Pose landmark coordinates:
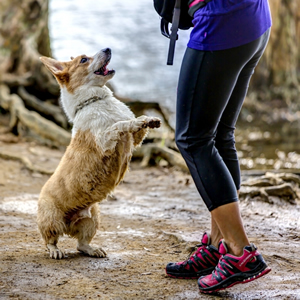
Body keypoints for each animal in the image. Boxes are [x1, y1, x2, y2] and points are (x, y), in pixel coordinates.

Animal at [37, 48, 162, 258]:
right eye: (84, 60)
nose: (108, 49)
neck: (94, 101)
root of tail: (68, 226)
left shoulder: (136, 140)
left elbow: (138, 123)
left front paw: (149, 119)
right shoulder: (105, 141)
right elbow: (121, 125)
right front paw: (134, 122)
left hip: (93, 217)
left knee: (81, 244)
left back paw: (92, 249)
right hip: (51, 218)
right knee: (50, 240)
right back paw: (55, 251)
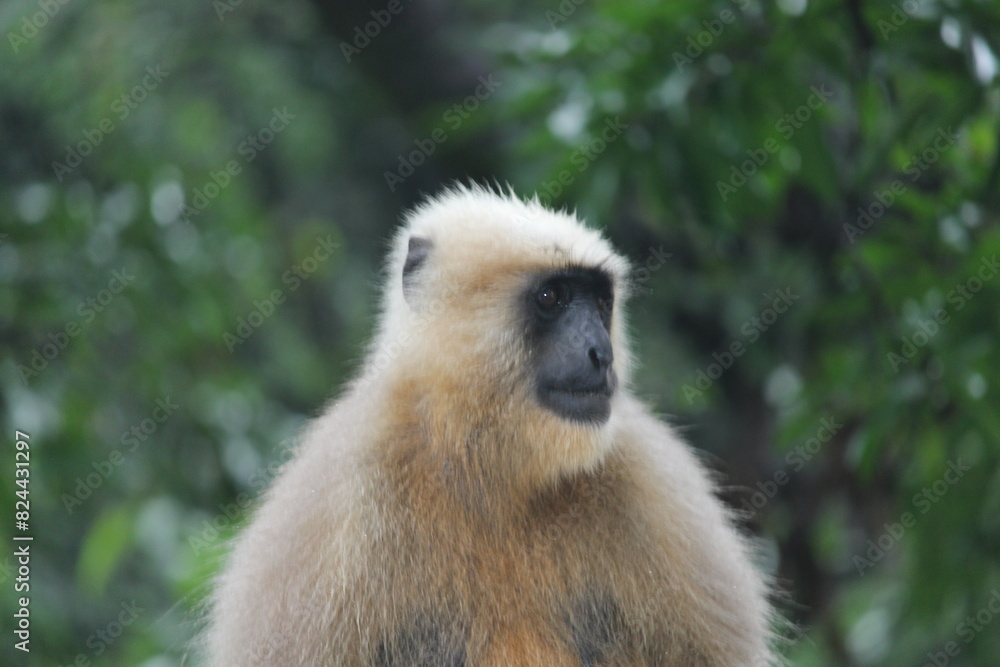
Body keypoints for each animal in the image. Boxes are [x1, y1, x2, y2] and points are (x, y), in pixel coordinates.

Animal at [204, 185, 777, 666]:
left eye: (600, 303)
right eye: (552, 298)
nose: (601, 353)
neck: (489, 474)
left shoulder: (650, 480)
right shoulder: (339, 494)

### THE TASK:
Please give the entries again word for word, without any pictures.

### ANSWER TO THIS EXERCISE:
Body keypoints for each animal in the image. Boxes are [x1, y1, x2, y2] and points are (x, y), in pixel coordinates.

Animal at [37, 48, 162, 258]:
right eye: (84, 60)
nose: (108, 49)
neck: (94, 101)
root of tail: (68, 226)
left shoulder: (136, 140)
left elbow: (138, 123)
left front paw: (149, 119)
right shoulder: (105, 141)
right elbow: (121, 125)
right front paw: (134, 122)
left hip: (93, 217)
left knee: (81, 244)
left back paw: (92, 249)
right hip: (51, 218)
right knee: (50, 240)
right back paw: (55, 251)
Body keypoints for each animal in the image. Boxes are [x1, y1, x2, y2] and points are (x, y), in pixel coordinates.

Animal at [204, 185, 777, 666]:
left eye: (600, 303)
right eye: (552, 298)
nose: (601, 353)
neck: (489, 474)
left shoulder: (650, 480)
right shoulder: (339, 494)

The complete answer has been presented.